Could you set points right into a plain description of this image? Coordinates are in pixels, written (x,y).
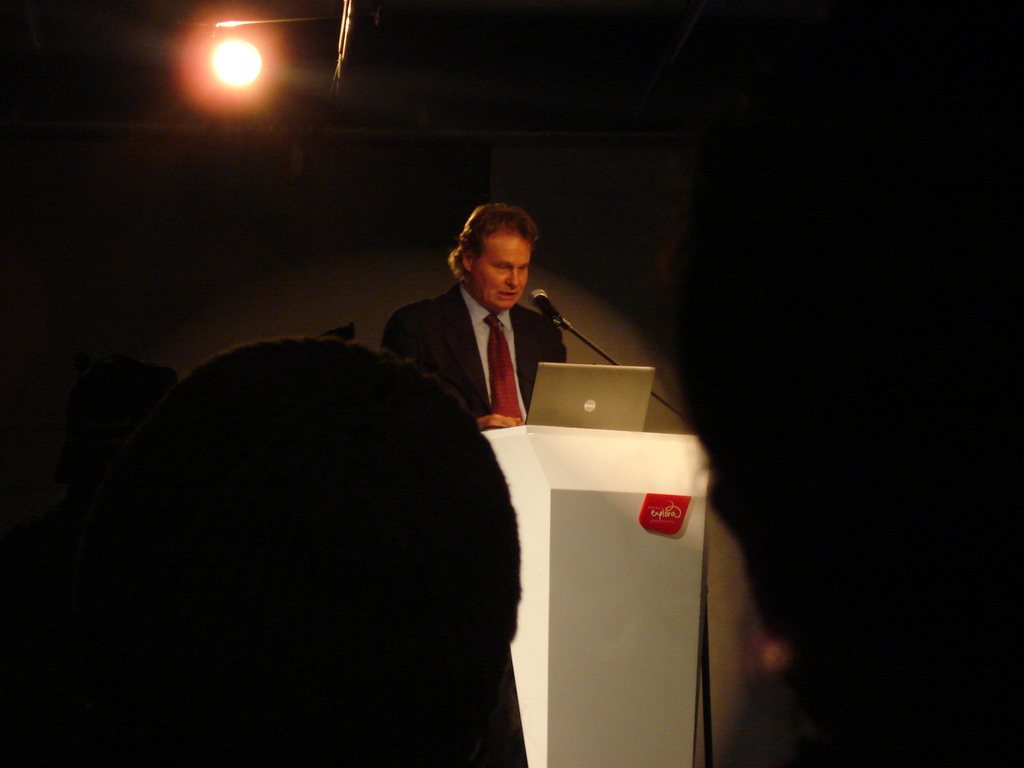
In this image we can see this person (537,358) wearing blazer (524,337), shirt (516,347) and tie (505,364) is standing near the podium (655,468) upon which we can see laptop (605,400) and mic (554,316) are kept. The background of the image (208,99) is dark and here we can see a light (239,87).
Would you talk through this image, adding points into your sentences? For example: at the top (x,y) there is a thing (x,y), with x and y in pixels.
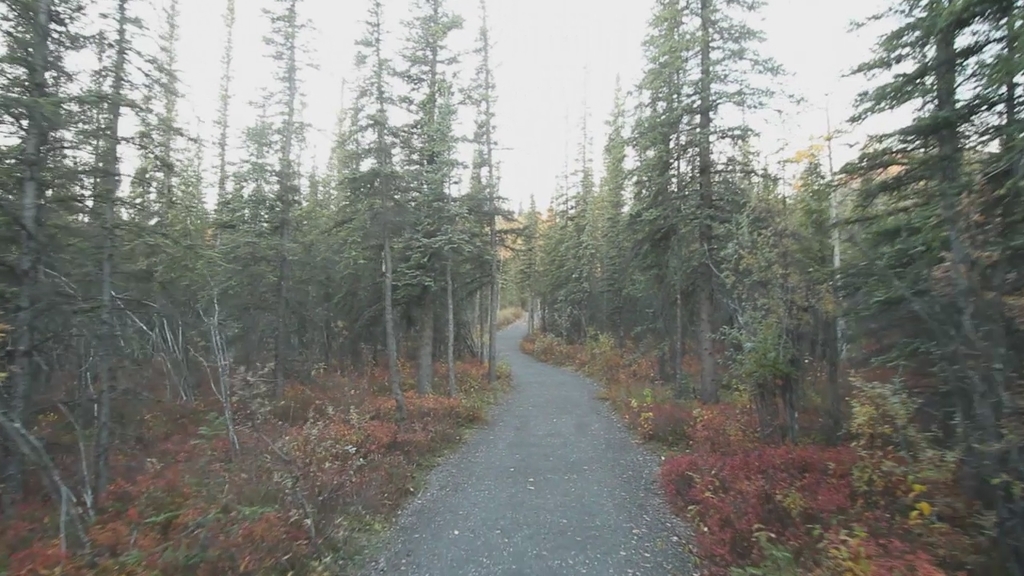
This is the picture of a place (547,465) where we have road (548,402) and around there are some trees (105,424), plants (38,484) and some grass (338,561) on the floor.
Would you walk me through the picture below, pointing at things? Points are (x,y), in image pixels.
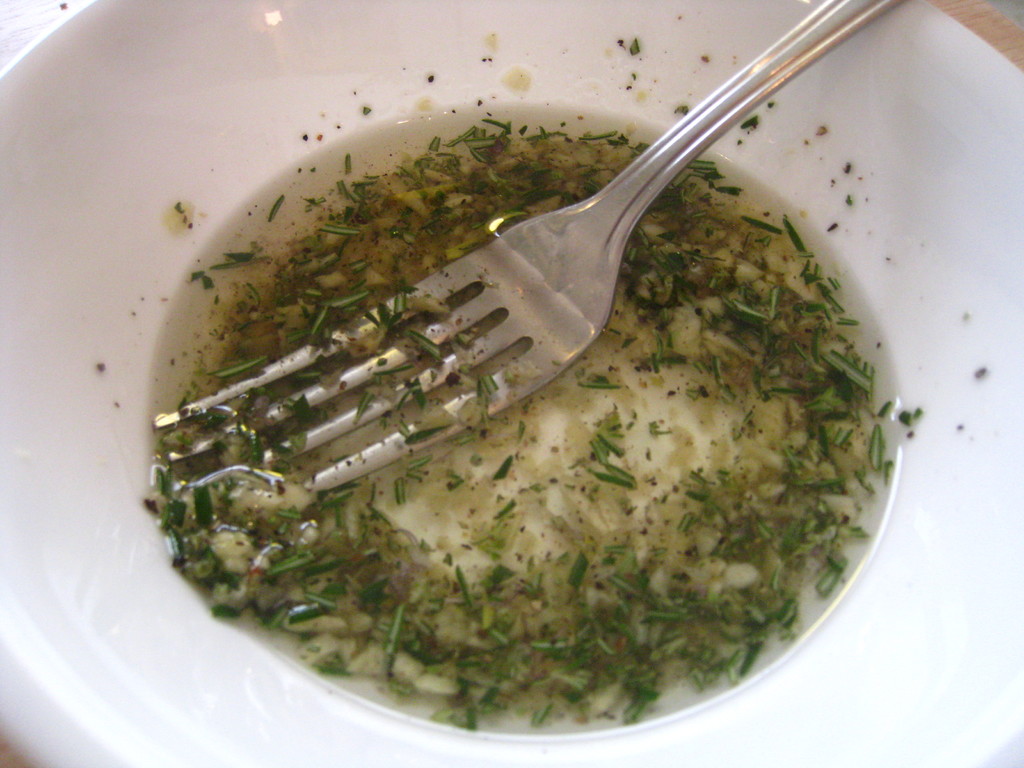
In this image there is soup (324,296) and a fork (855,14) in a bowl (828,159), on the object (985,19).
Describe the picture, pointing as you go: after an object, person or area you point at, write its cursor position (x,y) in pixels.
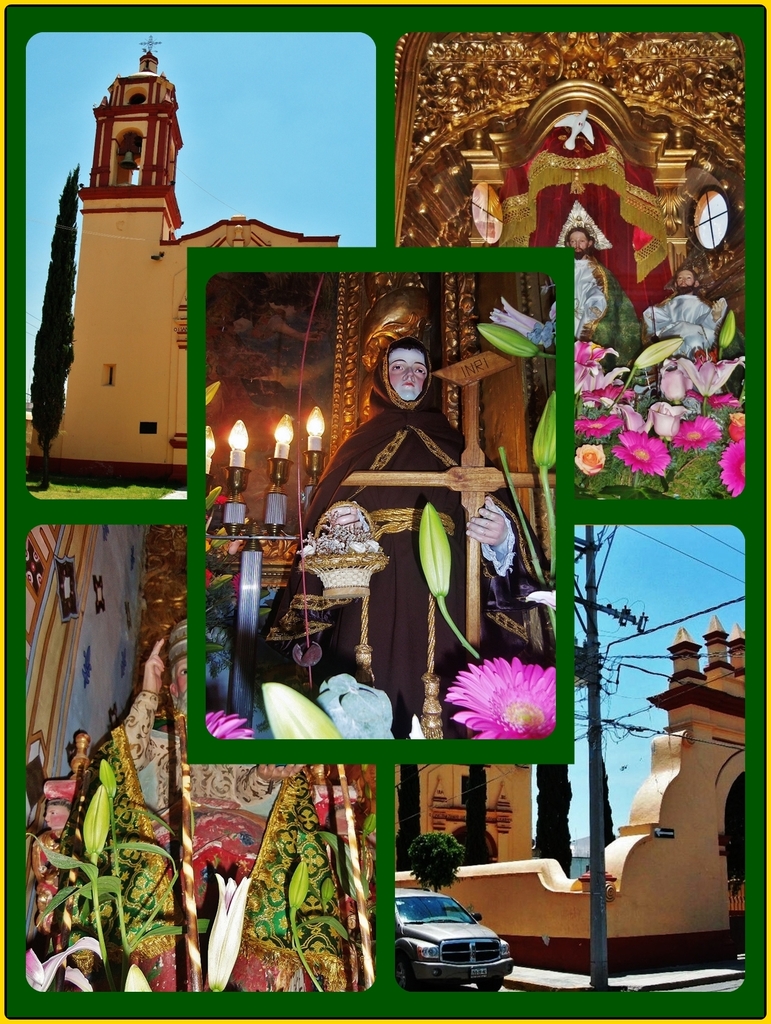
This is a collage image as we can see there are some buildings of churches (163,356) and statues (406,466) of some persons (585,297) as we can see in middle of this image (422,455) and there is a car (455,956) at bottom of this image (454,939).
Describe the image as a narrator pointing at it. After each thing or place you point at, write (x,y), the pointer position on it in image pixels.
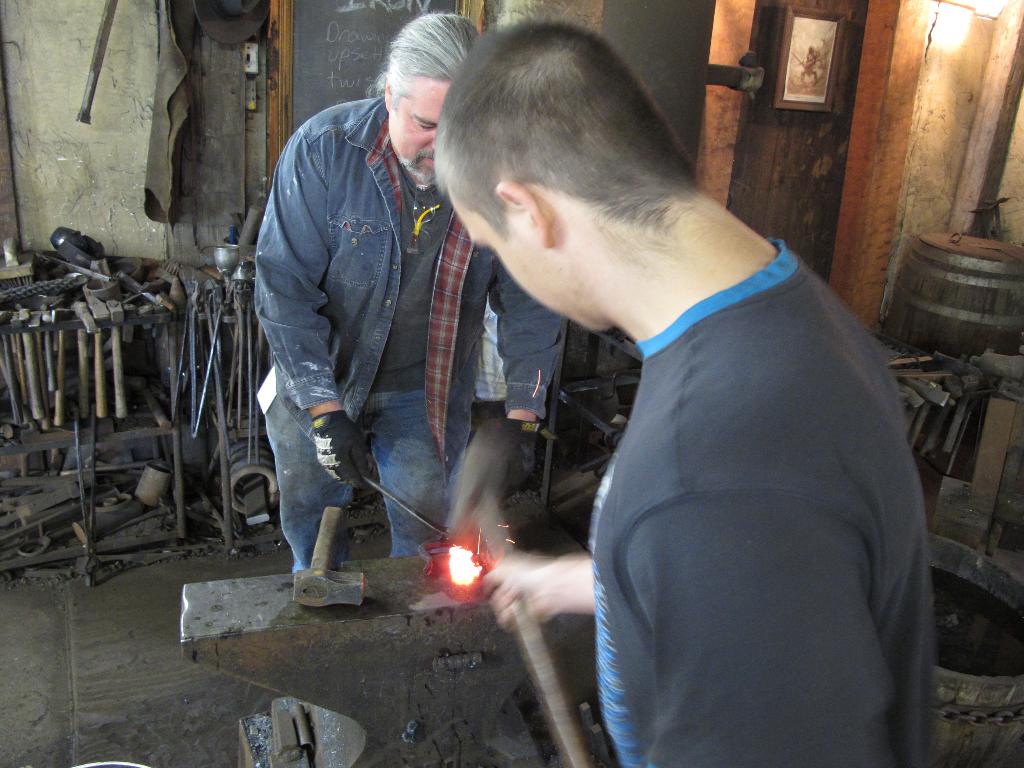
In this image I can see a person (746,572) wearing black and blue colored dress (783,464) is holding a hammer (570,742) in his hand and another person (384,239) wearing blue and black colored dress (388,252) is holding a metal rod (381,486) in his hands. In the background (243,332) I can see number of tools (106,311), the door (799,149), the wall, a photo frame (800,104), a barrel (1004,297), a light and few other objects (332,23).
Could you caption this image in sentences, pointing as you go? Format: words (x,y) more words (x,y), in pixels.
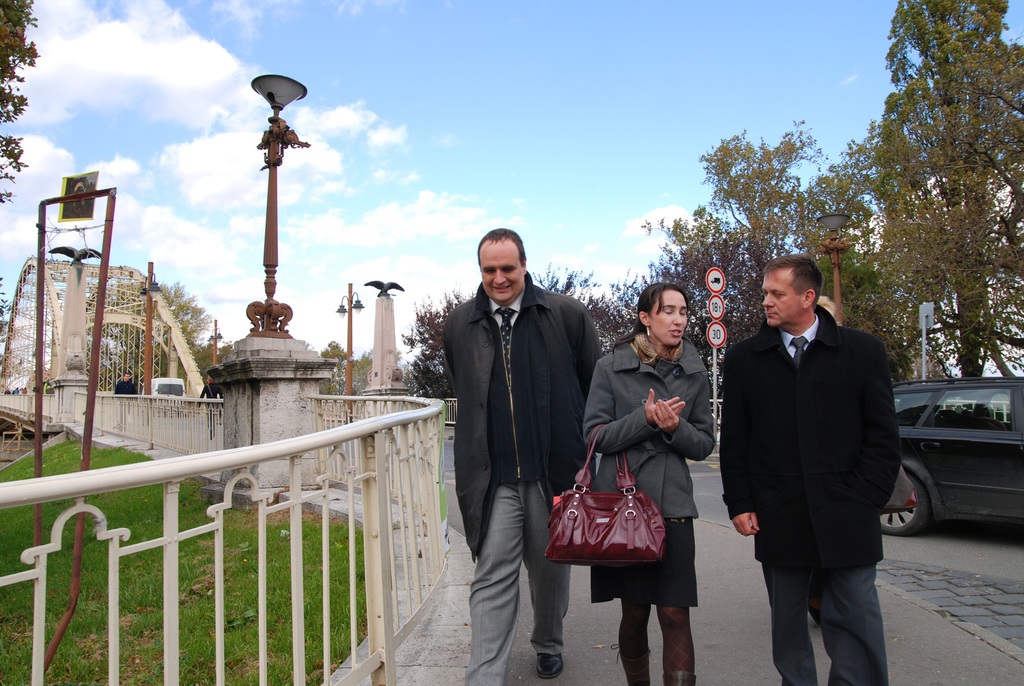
In this image we can see three person (529,366) walking on the road (898,573). At the background (57,416) we can see a bridge (14,359), trees (702,332) and a signboard (719,277). There is a vehicle (947,487) on the road (944,533). The woman (627,568) is holding a handbag (616,539). There is a sky (361,239) and cloud (256,140).
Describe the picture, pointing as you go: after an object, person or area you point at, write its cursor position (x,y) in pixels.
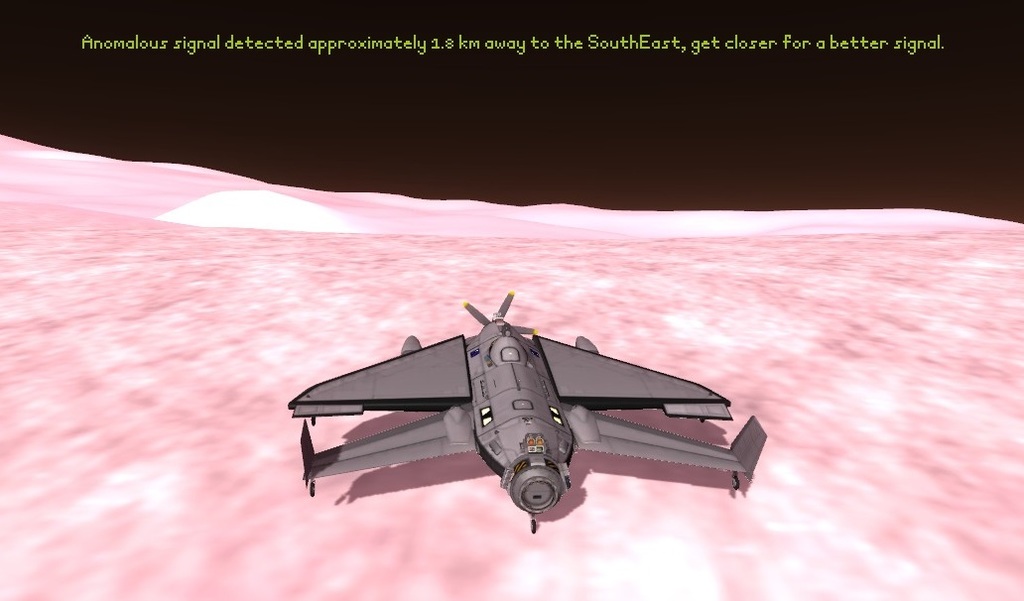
This is an animated image. In this image we can see an airplane (683,381) and text (213,40) at the top (199,45).
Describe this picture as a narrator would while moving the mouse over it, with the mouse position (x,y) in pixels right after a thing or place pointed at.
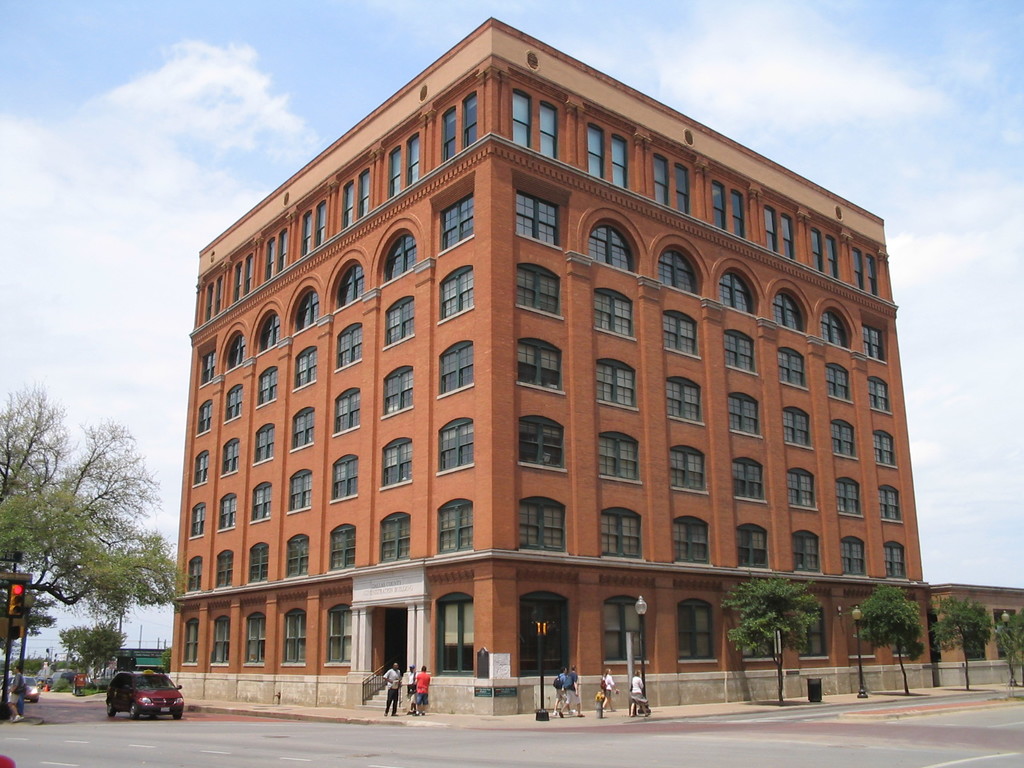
In this image, I can see a building (542,524) with windows (545,521). There are few people (419,691) standing and few people (568,703) walking on the pathway (614,715). At the bottom of the image (153,708), there are trees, light poles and vehicles (111,701) on the road (240,732). At the bottom left side of the image (5,671), I can see a traffic light (16,617). In the background (147,127), there is the sky (628,24).
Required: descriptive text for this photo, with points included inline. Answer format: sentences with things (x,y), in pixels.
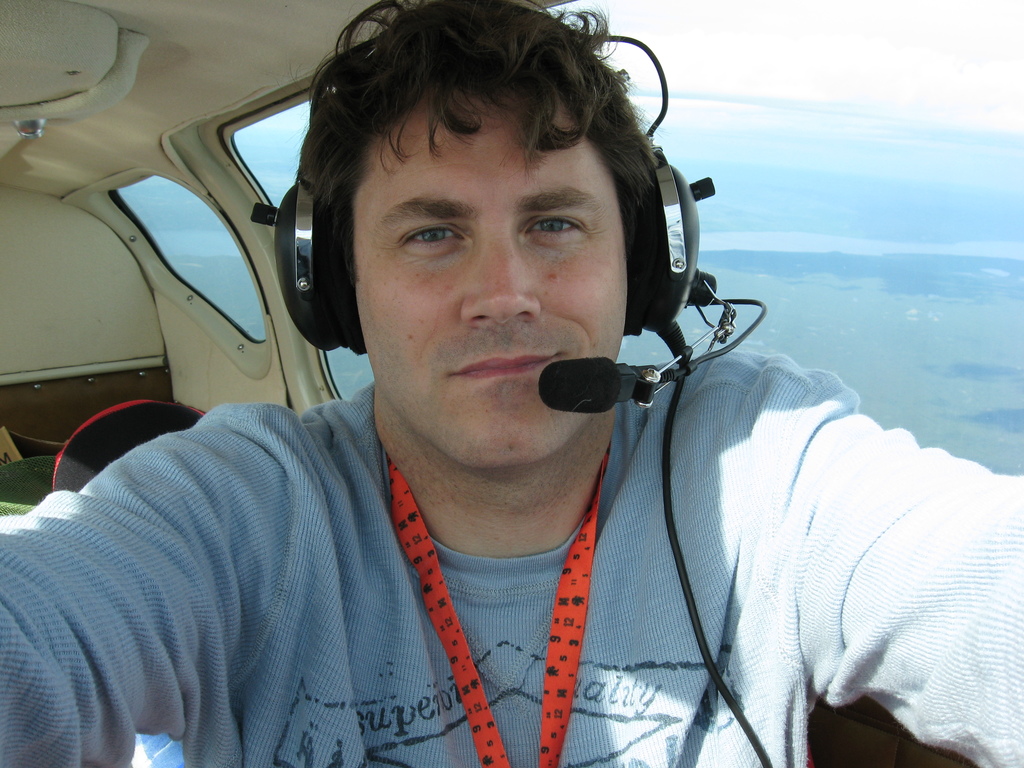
In the image in the center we can see one airplane (141,219). In airplane (31,217), there is a person (379,681) sitting and he is wearing headphones (639,283). And he is smiling, which we can see on his face (467,335). Through glass (859,60), we can see sky (912,58), clouds (907,42), grass (882,347) etc.
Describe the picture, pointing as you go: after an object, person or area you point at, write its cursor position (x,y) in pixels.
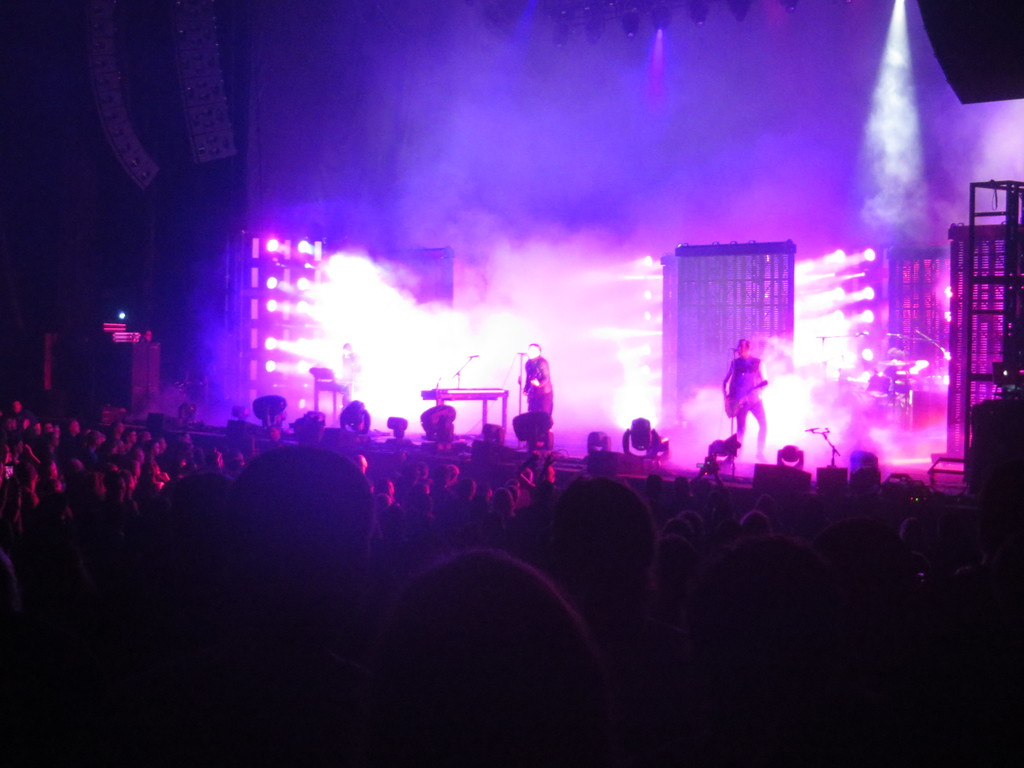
In this image we can see a few people (527,380) are standing on the stage (678,469) and at the bottom of the image (354,562), a crowd of people (306,581) is present. There are lights (852,279) in the background of the image (300,284).
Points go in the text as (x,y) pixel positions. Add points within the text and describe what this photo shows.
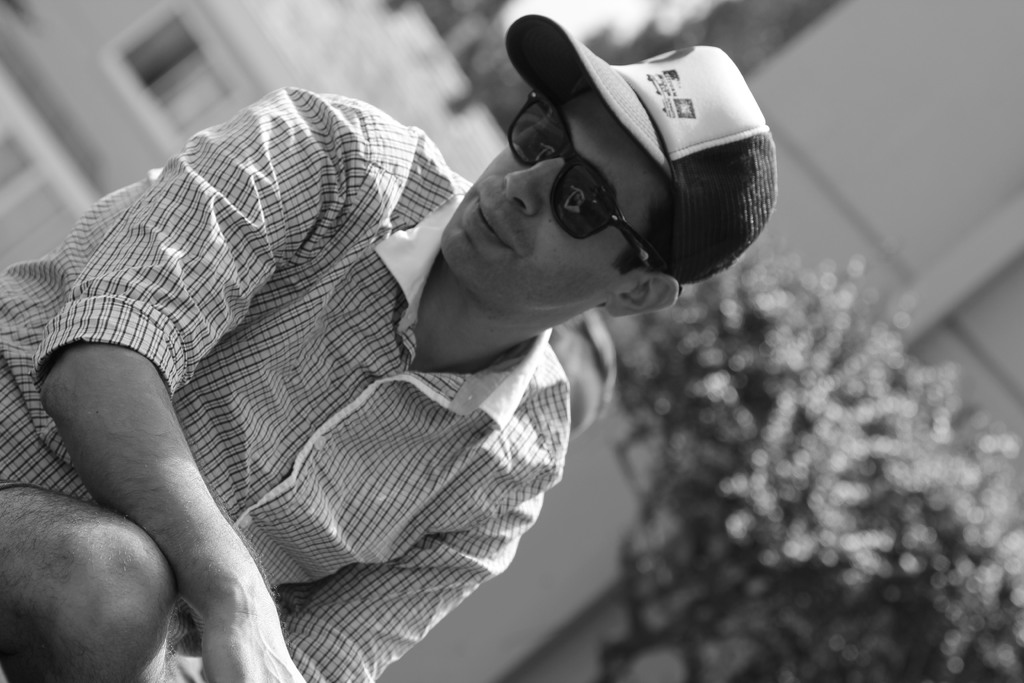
This is the picture of a black and white image and we can see a person (408,340) wearing a sunglasses (556,187) and a cap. In the background (784,373), we can see a tree (732,668) and the image is blurred.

______

> [Prompt] Without including any picture, output all the material exactly as it appears.

> [Response to this exercise]
Could you set points right into a plain description of this image? Coordinates are in pixels, written (x,y).
In this image we can see this person (537,358) wearing blazer (524,337), shirt (516,347) and tie (505,364) is standing near the podium (655,468) upon which we can see laptop (605,400) and mic (554,316) are kept. The background of the image (208,99) is dark and here we can see a light (239,87).
Would you talk through this image, adding points into your sentences? For example: at the top (x,y) there is a thing (x,y), with x and y in pixels.
This is the picture of a place (547,465) where we have road (548,402) and around there are some trees (105,424), plants (38,484) and some grass (338,561) on the floor.
Would you walk me through the picture below, pointing at things? Points are (x,y), in image pixels.
In this image there is soup (324,296) and a fork (855,14) in a bowl (828,159), on the object (985,19).
Describe the picture, pointing as you go: after an object, person or area you point at, write its cursor position (x,y) in pixels.
This is a collage image as we can see there are some buildings of churches (163,356) and statues (406,466) of some persons (585,297) as we can see in middle of this image (422,455) and there is a car (455,956) at bottom of this image (454,939).
Describe the image as a narrator pointing at it. After each thing or place you point at, write (x,y), the pointer position on it in image pixels.
In this image I can see a person (746,572) wearing black and blue colored dress (783,464) is holding a hammer (570,742) in his hand and another person (384,239) wearing blue and black colored dress (388,252) is holding a metal rod (381,486) in his hands. In the background (243,332) I can see number of tools (106,311), the door (799,149), the wall, a photo frame (800,104), a barrel (1004,297), a light and few other objects (332,23).
Could you caption this image in sentences, pointing as you go? Format: words (x,y) more words (x,y), in pixels.
In this image we can see three person (529,366) walking on the road (898,573). At the background (57,416) we can see a bridge (14,359), trees (702,332) and a signboard (719,277). There is a vehicle (947,487) on the road (944,533). The woman (627,568) is holding a handbag (616,539). There is a sky (361,239) and cloud (256,140).
Describe the picture, pointing as you go: after an object, person or area you point at, write its cursor position (x,y) in pixels.
This is an animated image. In this image we can see an airplane (683,381) and text (213,40) at the top (199,45).
Describe this picture as a narrator would while moving the mouse over it, with the mouse position (x,y) in pixels right after a thing or place pointed at.
In this image, I can see a building (542,524) with windows (545,521). There are few people (419,691) standing and few people (568,703) walking on the pathway (614,715). At the bottom of the image (153,708), there are trees, light poles and vehicles (111,701) on the road (240,732). At the bottom left side of the image (5,671), I can see a traffic light (16,617). In the background (147,127), there is the sky (628,24).
Required: descriptive text for this photo, with points included inline. Answer format: sentences with things (x,y), in pixels.
In the image in the center we can see one airplane (141,219). In airplane (31,217), there is a person (379,681) sitting and he is wearing headphones (639,283). And he is smiling, which we can see on his face (467,335). Through glass (859,60), we can see sky (912,58), clouds (907,42), grass (882,347) etc.
Describe the picture, pointing as you go: after an object, person or area you point at, write its cursor position (x,y) in pixels.
In this image we can see a few people (527,380) are standing on the stage (678,469) and at the bottom of the image (354,562), a crowd of people (306,581) is present. There are lights (852,279) in the background of the image (300,284).
Points go in the text as (x,y) pixel positions. Add points within the text and describe what this photo shows.
This is the picture of a black and white image and we can see a person (408,340) wearing a sunglasses (556,187) and a cap. In the background (784,373), we can see a tree (732,668) and the image is blurred.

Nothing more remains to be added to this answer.